Nel libro ormai divenuto un classico della psicoterapia cognitiva, L’ansia e le fobie. Una prospettiva cognitiva, Beck ed Emery propongono cinque step per fronteggiare l’ansia e vincere gli attacchi di panico. Per fissarli con più facilità nella mente, verranno qui definiti come “le cinque A”:
Accetta.
Dai il benvenuto alla tua ansia. In base agli studi più recenti, accettare tutte la parti di sé (sia quelle positive che quelle negative) è il modo migliore per promuovere il proprio benessere. Essere vivi vuol dire anche provare ansia in alcune situazioni, e questo non è assolutamente sinonimo di debolezza o vulnerabilità.

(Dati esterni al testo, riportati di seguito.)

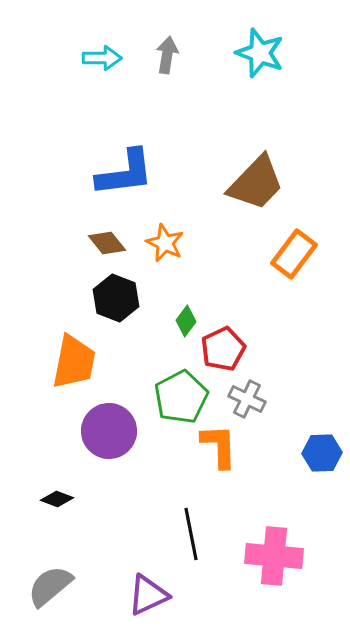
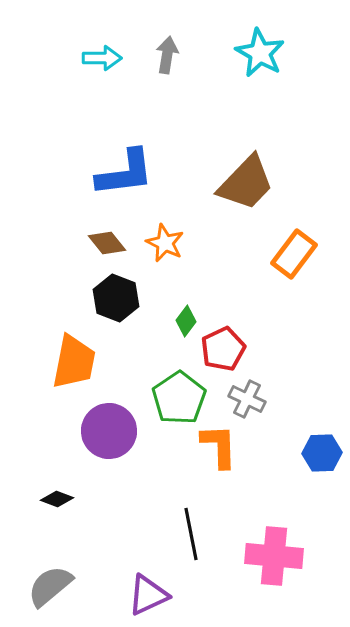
cyan star: rotated 9 degrees clockwise
brown trapezoid: moved 10 px left
green pentagon: moved 2 px left, 1 px down; rotated 6 degrees counterclockwise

Accetta la tua ansia dicendo a te stesso “Salve. Ti accolgo con piacere anche questa volta”. Ricorda: cercare di resistere all’ansia combattendola attivamente è il modo migliore per farla aumentare. Pensieri del tipo “Mi devo calmare”, “Non ci devo pensare”, “Devo essere più forte”, alimentano il circuito ansioso.

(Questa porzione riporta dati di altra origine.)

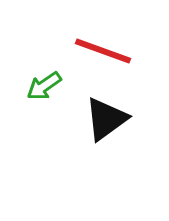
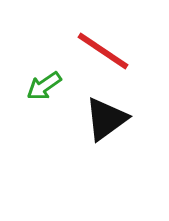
red line: rotated 14 degrees clockwise
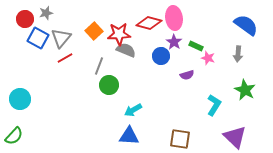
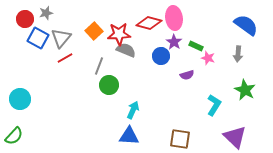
cyan arrow: rotated 144 degrees clockwise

Accettare un attacco di panico significa prendere consapevolezza che non si tratta di qualcosa di pericoloso, che non porta a infarti o patologie, che non ti farà impazzire. A questo proposito potrebbero esserti utili anche questi consigli pratici.
Analizza.
Inizia ad osservare la tua ansia senza giudicarla, senza considerarla un ospite inatteso che è venuto a bussare alla tua porta. Piuttosto prendi le distanze dalla tua ansia, distaccati da essa e osserva come cresce inizialmente per poi, inevitabilmente, diminuire. L’ansia infatti ha un andamento tipico, inizia a sperimentare su te stesso questa cosa.
Il modo migliore è quello di tenere un diario sul quale annotare i vari momenti di ansia su una scala da 0 a 100, meglio se durante il momento ansioso. Noterai che ogni attacco di panico ha un andamento simile: l’ansia sale, raggiunge un picco (in genere entro 10 minuti) per poi iniziare a diminuire.
Agisci.
Non fermarti aspettando che l’ansia passi. Piuttosto, agisci come se non fossi ansioso, al massimo rallenta le tue attività, ma continua a farle. Cerca di respirare in maniera regolare e normale, evitando quindi di inalare troppa aria per non entrare in iper-ventilazione.
Se durante un attacco di panico fuggi dalla situazione nella quale ti trovi, ad es. il supermercato, l’ansia dopo un po’ si abbasserà (perché fa parte della sua natura diminuire col tempo), ma implicitamente farai un collegamento tra l’attacco di panico e il luogo nel quale ti trovavi. Rischierai così di iniziare a evitare le situazioni nelle quali hai avuto l’attacco.
Quindi, ad esempio, eviterai di andare al supermercato, ritenendo (erroneamente) che sia il luogo ad averti provocato l’attacco di panico. Al contrario, non è il luogo ad averti provocato un aumento dell’ansia, ma è un’emozione che probabilmente in quel momento non riuscivi a decifrare correttamente.
Ancora una volta.
Ripeti questi primi tre passi, quindi accetta la tua ansia, analizzala e continua ad agire con essa. Fallo finché non noterai che il tuo livello di ansia si sta abbassando. Abbi fiducia, l’ansia diminuirà, se ti impegnerai nell’accettarla, analizzarla e accompagnarla continuando a fare le cose che stavi facendo.
Aspettati il meglio.
Uno dei fattori di mantenimento del disturbo di panico è la paura che la prossima volta che arriverà si trasformerà in un attacco cardiaco oppure che ci farà impazzire o perdere totalmente il controllo. Queste paure molto difficilmente si trasformeranno in realtà, come in genere accade per le cose che più temiamo.
Non illuderti di aver sconfitto l’ansia, perché ritornerà in futuro, fa parte della natura umana. Ciò che è importante non è eliminare l’ansia, ma cambiare il tuo modo di rapportarti ad essa. Trattarla come una nemica è una delle cose più controproducenti. Non si tratta nemmeno di trattarla come la propria amica del cuore, ma soltanto di accoglierla sapendo che dopo un po’ se ne andrà.
Prova a focalizzare questi passi e a metterli in pratica. Le prime volte potrebbe risultarti difficile, in quanto si tratta di assumere un atteggiamento differente nei confronti della propria ansia.
Come sempre, quando il disturbo supera la nostra capacità di fronteggiarlo, contattare uno psicologo e iniziare un percorso mirato e focalizzato è il modo migliore per combattere l’ansia e le paure. E di migliorare la propria qualità della vita.